Stablecoin-related revenue was close to 20% of Coinbase’s total revenue in Q3 2025, and CEO Brian Armstrong called the restriction “designed to protect bank profits rather than consumers.”
The deal announced March 20 resolves this: no yield on passive stablecoin balances. Senator Alsobrooks confirmed directly: “Sen. Tillis and I do have an agreement in principle… it will allow us to protect innovation, but also gives us the opportunity to prevent widespread deposit flight.”
What the Clarity Act Bill Still Has to Do
“Senators agreed” is not “bill passed.” Here’s the full sequence remaining:
- Senate Banking Committee markup — Sen. Lummis targets late April 2026. As of March 20, legislative text hadn’t been circulated to industry.
- Reconcile with Agriculture Committee version — Agriculture passed its portion on January 29, 2026. Two versions must merge.
- Senate floor vote — Must clear before August 2026. 18 working weeks remain.
- House reconciliation with FIT21.
- Presidential signature.
Polymarket had passage odds at approximately 60% as of late March 2026. Better than a coin flip — but 40% chance of stalling or pushing to 2027.
Why CFTC Classification Matters for BTC, ETH, and SOL
The most important structural outcome is confirming CFTC jurisdiction over Bitcoin, Ethereum, and Solana in federal law. This has been treated as common knowledge. It’s never been codified.
For institutional investors — pension funds, insurance companies, corporate treasuries — legal clarity is a compliance prerequisite. The SEC under prior leadership classified ETH as a security in some enforcement contexts. That ambiguity created real legal risk.
The Clarity Act removes it: BTC, ETH, SOL = CFTC-regulated digital commodities, same category as gold and oil futures. Coinbase and Kraken can then build more robust institutional products against a clear legal framework.
I’ve been holding BTC on an accumulation thesis that doesn’t require this bill. But clarity compresses the fear premium. That’s a real tailwind.
What the Stablecoin Yield Deal Actually Changes for Income Investors
What changes: Passive stablecoin balances (USDC, USDT sitting on Coinbase or Kraken) won’t earn yield. The restriction is on passive holdings — designed to prevent stablecoins functioning as deposit substitutes.
What doesn’t change:
— Active DeFi positions in lending protocols can still generate yield
— Staking income on BTC/ETH/SOL is separate under the commodity classification
— Short-duration Treasuries, HYSA accounts, and Robinhood’s cash management are unaffected
For me personally, this doesn’t move much. After Celsius took my money in 2022, I stopped treating CeFi exchange yield as reliable income. The Clarity Act formalizes a restriction I’d already concluded was a bad risk.

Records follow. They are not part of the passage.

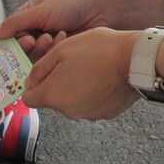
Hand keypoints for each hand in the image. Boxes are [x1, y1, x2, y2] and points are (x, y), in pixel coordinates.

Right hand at [0, 0, 163, 60]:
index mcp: (32, 13)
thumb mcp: (42, 10)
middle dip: (25, 44)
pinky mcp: (64, 54)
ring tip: (49, 39)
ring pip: (35, 54)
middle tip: (32, 41)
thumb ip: (17, 23)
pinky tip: (59, 44)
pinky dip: (51, 54)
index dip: (7, 39)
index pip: (11, 29)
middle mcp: (40, 28)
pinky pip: (49, 60)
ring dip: (39, 48)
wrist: (105, 11)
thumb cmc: (73, 4)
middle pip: (21, 45)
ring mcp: (52, 42)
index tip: (5, 47)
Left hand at [22, 28, 140, 119]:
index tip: (43, 73)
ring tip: (90, 68)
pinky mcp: (105, 113)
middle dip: (57, 83)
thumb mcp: (61, 49)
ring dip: (76, 88)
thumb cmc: (98, 50)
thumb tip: (30, 81)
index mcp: (53, 95)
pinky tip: (102, 77)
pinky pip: (91, 104)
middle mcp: (69, 111)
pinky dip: (93, 93)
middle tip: (71, 63)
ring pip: (73, 102)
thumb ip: (40, 68)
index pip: (29, 99)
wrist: (134, 59)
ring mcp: (88, 114)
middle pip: (53, 100)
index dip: (34, 84)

How Regulatory Clarity Affects Exchange Strategy
My current allocation:
— Coinbase — BTC/ETH accumulation, tax reporting, Advanced Trade for lower fees
— Kraken — Staking income, advanced BTC pairs
— Robinhood — Options on MSTR/TSLA, income positioning
Coinbase: Loses stablecoin yield revenue but gains on institutional Prime (custody, lending). The regulatory uncertainty discount embedded in COIN comes down. If you’re paying Simple mode fees, switching to Coinbase Advanced Trade is worth doing regardless of the bill.
Kraken: CFTC oversight lets them build a broader derivatives and futures suite without SEC overhang. Strong staking product becomes a cleaner story under commodity rules. My Kraken fee breakdown covers whether it makes sense as a primary exchange.
Robinhood: Benefits indirectly — clearer BTC/ETH/SOL rules reduce the compliance risk constraining their crypto roadmap.
Not rebalancing before April markup. But if the Banking Committee vote is clean, I’ll start weighting toward CFTC-regulated U.S. exchanges for long-term holdings. If you’re thinking through this from scratch, my guide to the best crypto exchange for beginners lays out the framework.
My take: Coinbase is the primary beneficiary of the Clarity Act’s CFTC framework. If you’re not already on it, use Advanced Trade — not the default flow — to avoid the fee trap.
Already on Coinbase? Check my Advanced Trade guide to cut your fees.
The DeFi Wildcard
One piece that remains unresolved: DeFi. Several senators have raised illicit finance concerns about decentralized protocols. The language is still being negotiated and could fracture bipartisan support.
This matters because the active yield strategies described above often run through DeFi. If the bill passes with aggressive DeFi restrictions, income generation options narrow further.
I’m treating DeFi as watch-and-see through the markup stage. Framework: self-custody first, understand smart contract risk before committing capital, don’t treat DeFi yields as primary income.
The Honest Probabilistic View
Clarity Act passage in 2026 is likely but not certain. Polymarket at ~60% is the right frame.
What needs to go right: Banking Committee markup in late April, DeFi language resolved, Senate floor vote before August, no external shock.
What could go wrong: industry pushes back on text once circulated, DeFi compromise fails Democratic holdouts, Senate calendar fills up.
The Tillis-Alsobrooks deal is the biggest forward step in months. But I survived 2018, 2020, and 2022 by not positioning for catalysts before they landed. Watch April markup. That’s the real signal.
Where to Buy BTC, ETH, and SOL While This Plays Out
Coinbase and Kraken are the primary beneficiaries of CFTC commodity classification. Both are worth setting up before potential passage accelerates institutional flows.
My take: Coinbase is the primary beneficiary of the Clarity Act’s CFTC framework. If you’re not already on it, use Advanced Trade — not the default flow — to avoid the fee trap.
Already on Coinbase? Check my Advanced Trade guide to cut your fees.
My take: Kraken’s CFTC-regulated staking and lower advanced-trade fees make it the right second exchange once Clarity Act clarity lands. I use it for BTC pairs and staking income.
Comparing exchanges? See my Kraken fee breakdown and beginners guide.
I use both. The Clarity Act strengthens the long-term case for regulated U.S. exchanges over offshore alternatives — whether it passes this year or next.
FAQ: Clarity Act for Regular Investors
What is the Clarity Act?
The Digital Asset Market Clarity Act establishes which regulator — CFTC or SEC — oversees different crypto asset classes. BTC, ETH, and SOL are classified as CFTC-regulated commodities. It’s the Senate’s evolution of FIT21.
Why does the CFTC vs SEC distinction matter?
CFTC oversight means regulated like gold and oil futures — lower litigation risk, clearer institutional allocation rules. SEC classification meant potential securities enforcement and listing restrictions.
What’s the stablecoin yield deal?
No yield on passive stablecoin balances. The banking industry’s core demand — yield-bearing stablecoins would compete with bank deposits and threaten lending.
When will the Clarity Act pass?
Target: Senate Banking Committee markup late April 2026, floor vote before August. Polymarket: ~60% in 2026.
Should I change my exchange strategy now?
Not until markup happens. If the April Banking Committee vote is clean, start weighting toward Coinbase and Kraken for long-term holdings.
What happens to stablecoin yield strategies?
Passive exchange balances won’t earn yield. Active DeFi yield is a separate question. Treasuries and HYSA accounts unaffected.